- **Texte fourni**
L’épisode du retour du père est déchirant. Quand Marcello n’était qu’un enfant, ce père représentant en champagne et aussi coureur était rarement là. Cette visite veut dire beaucoup pour le fils. Il rêve de mieux comprendre. Il est aux petits soins avec son géniteur quasi inconnu. Mais ce dernier ne pense qu’à retrouver les tripots qu’il a connu jadis. Chemin faisant, ils rencontrent une entraîneuse jouée par Magali Noël. Celle-ci, qui en pince pour le fils, assiège le père pour arriver à ses fins. La tournée des grands-ducs se termine par un accident de santé. Et le père s’enfuit en quelque sorte, laissant son grand rejeton dans le désarroi.

La via Veneto est alors un lieu de ralliement des jeunes branchés de toutes sortes. Les descendants d’aristocrates authentiques fréquentent la plèbe et s’encanaillent. Puis ils ratissent large pour faire venir la plus étrange faune dans leurs châteaux. On a là un choc de cultures, voire de civilisations.

La nuit est agitée mais fort intéressante. Les mises à nue sont multiples. Et au petit matin les nobles rejoignent servilement l’office religieux dans leur chapelle intra-muros. Cette image montre bien l’appartenance fondamentale. Les « autres » sont naturellement exclus.

Anouk Aimée est là et se livre à un double jeu.

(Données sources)
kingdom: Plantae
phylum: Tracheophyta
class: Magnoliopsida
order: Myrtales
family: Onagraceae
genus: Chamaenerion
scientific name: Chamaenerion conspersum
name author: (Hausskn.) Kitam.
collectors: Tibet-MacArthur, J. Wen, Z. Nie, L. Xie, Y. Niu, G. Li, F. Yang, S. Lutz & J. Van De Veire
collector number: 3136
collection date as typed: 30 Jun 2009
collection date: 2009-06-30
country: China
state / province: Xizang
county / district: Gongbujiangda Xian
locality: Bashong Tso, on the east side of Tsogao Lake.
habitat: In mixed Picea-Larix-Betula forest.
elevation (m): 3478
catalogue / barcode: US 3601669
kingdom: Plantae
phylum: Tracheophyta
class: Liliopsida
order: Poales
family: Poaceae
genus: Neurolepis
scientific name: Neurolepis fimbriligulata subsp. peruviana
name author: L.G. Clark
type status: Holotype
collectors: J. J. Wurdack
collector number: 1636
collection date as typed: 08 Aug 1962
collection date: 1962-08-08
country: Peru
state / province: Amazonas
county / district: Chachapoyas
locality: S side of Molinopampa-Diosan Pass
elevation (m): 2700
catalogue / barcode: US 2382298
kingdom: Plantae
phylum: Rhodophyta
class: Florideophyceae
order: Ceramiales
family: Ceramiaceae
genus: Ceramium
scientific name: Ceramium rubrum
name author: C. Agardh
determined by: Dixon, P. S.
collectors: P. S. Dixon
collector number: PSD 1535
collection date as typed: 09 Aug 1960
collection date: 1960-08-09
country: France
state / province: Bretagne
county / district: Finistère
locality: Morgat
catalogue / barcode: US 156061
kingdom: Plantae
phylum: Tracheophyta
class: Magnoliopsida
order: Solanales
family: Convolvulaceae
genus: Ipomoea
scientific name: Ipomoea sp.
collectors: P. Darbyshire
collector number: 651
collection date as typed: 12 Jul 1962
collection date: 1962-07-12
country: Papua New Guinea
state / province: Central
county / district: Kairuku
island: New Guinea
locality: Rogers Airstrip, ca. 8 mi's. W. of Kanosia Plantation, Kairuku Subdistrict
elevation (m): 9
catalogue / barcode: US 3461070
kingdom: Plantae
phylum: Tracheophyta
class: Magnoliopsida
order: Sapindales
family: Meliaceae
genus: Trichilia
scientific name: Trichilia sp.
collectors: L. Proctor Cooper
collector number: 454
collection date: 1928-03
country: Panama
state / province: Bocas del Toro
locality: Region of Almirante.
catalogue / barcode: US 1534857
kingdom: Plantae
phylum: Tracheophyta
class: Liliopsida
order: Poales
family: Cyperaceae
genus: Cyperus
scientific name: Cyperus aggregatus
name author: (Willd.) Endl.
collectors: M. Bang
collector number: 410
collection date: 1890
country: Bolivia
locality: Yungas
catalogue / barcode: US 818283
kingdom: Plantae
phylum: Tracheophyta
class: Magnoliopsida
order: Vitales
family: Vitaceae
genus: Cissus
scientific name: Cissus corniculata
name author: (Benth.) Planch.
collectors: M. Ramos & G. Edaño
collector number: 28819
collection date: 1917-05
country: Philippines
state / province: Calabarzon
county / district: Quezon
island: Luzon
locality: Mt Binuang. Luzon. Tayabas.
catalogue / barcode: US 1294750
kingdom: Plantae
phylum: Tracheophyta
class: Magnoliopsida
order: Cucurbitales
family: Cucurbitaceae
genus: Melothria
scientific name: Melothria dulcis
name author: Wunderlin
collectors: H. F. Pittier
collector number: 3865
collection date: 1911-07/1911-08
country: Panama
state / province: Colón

- **Liste des tâches**
**1)** Répondez aux questions suivantes d'après le texte fourni.
(a) Quel métier exerçait le père de Marcello ?
(b) Quelle actrice joue l'entraîneuse ?
(c) Où les nobles se rendent-ils au petit matin ?
**2)** Rédigez la suite du texte sur Marcello et la via Veneto en partant de sa dernière phrase.

- **Réponses attendues**
**1)**
(a) Il était représentant en champagne.
(b) Magali Noël.
(c) À l'office religieux, dans leur chapelle intra-muros.

**2)**
Un autre jour, une autre nuit. Une bande de fêtards oisifs pénètre de force la villa de Riccardo Garrone. Ils cherchent à se distraire par tous les moyens. Mais le cœur n’y est plus. Et même les strip-tease ne font plus recette. Mastroianni a lui aussi un coup de mou. Alors qu’on lui demande d’être maître des cérémonies dans cette assemblée de clowns, il dérive vers le dérisoire et la méchanceté. Une femme de la campagne se fait traiter de manière imbécile et dégradante. Rien ne va plus. Il faudrait que tout cela finisse et vite.

Au petit matin ils sortent enfin s’aérer. Une carcasse de gigantesque raie morte est remontée sur la plage. C’est glauque et sinistre à souhait. Comment sortir de là ?

De l’autre côté d’un bras de cours d’eau, on voit revenir la très jeune et très lumineuse Valeria Ciangottini, qui travaille pas loin d’ici. Elle fait des signes que Mastroianni ne comprend pas ou ne veut pas comprendre.

Dans ce final, celui-ci se détourne, car il préfère rejoindre son monde d’illusion. Cette incursion mi-terrestre mi-céleste de la version féminine du Commandeur, devrait alerter notre Don Juan. Elle veut dire beaucoup.

Voilà qui clôt 167 minutes de bonheur de cinéphile.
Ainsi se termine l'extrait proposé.